== TASK INSTRUCTIONS ==
Set down exactly the lines in the records below that run from the line with "Select the sk-56" to the line with "left_click(30, 255)", inclusive, and nothing more.

== RECORDS SUPPLIED ==
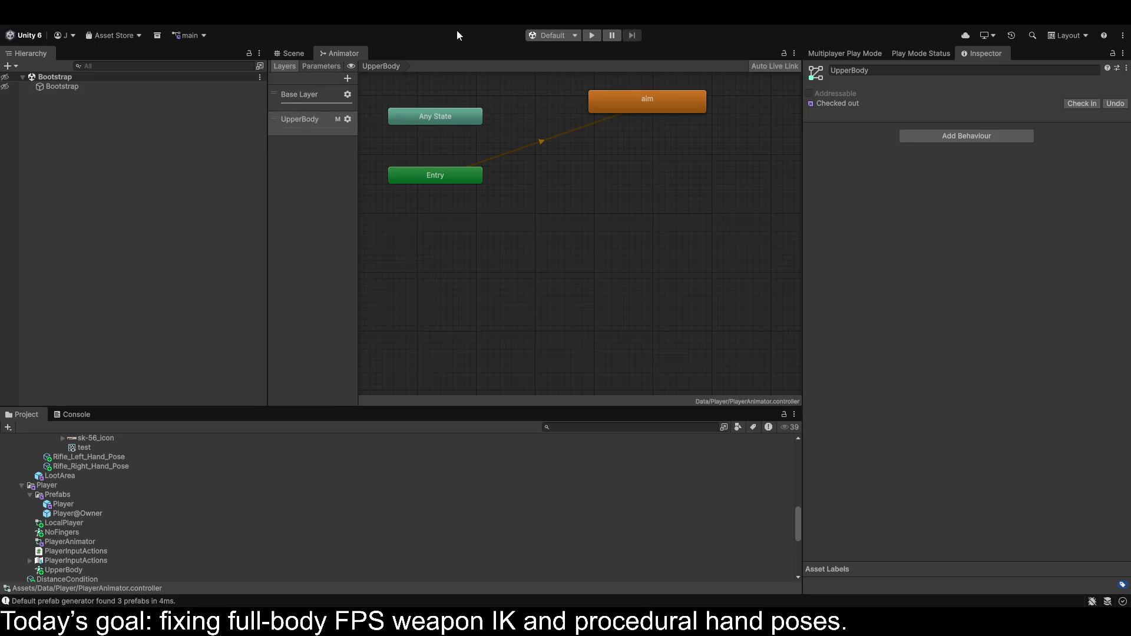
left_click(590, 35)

...

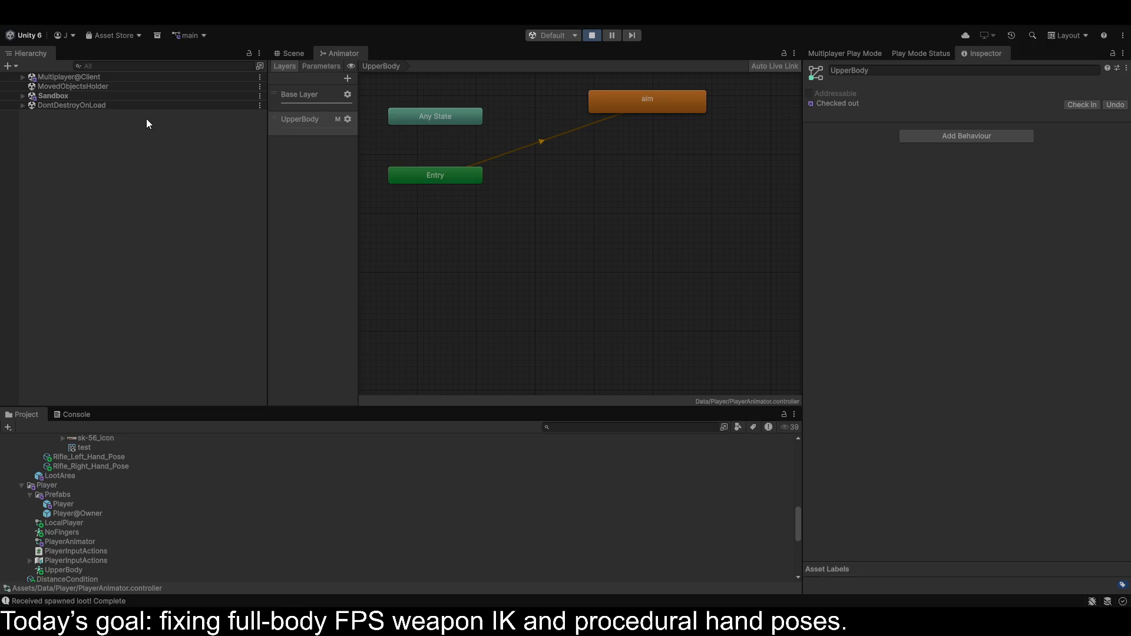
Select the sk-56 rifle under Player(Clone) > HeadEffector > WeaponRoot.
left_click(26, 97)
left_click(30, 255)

== FINISHED EXERCISE ==
Select the sk-56 rifle under Player(Clone) > HeadEffector > WeaponRoot.
left_click(26, 97)
left_click(30, 255)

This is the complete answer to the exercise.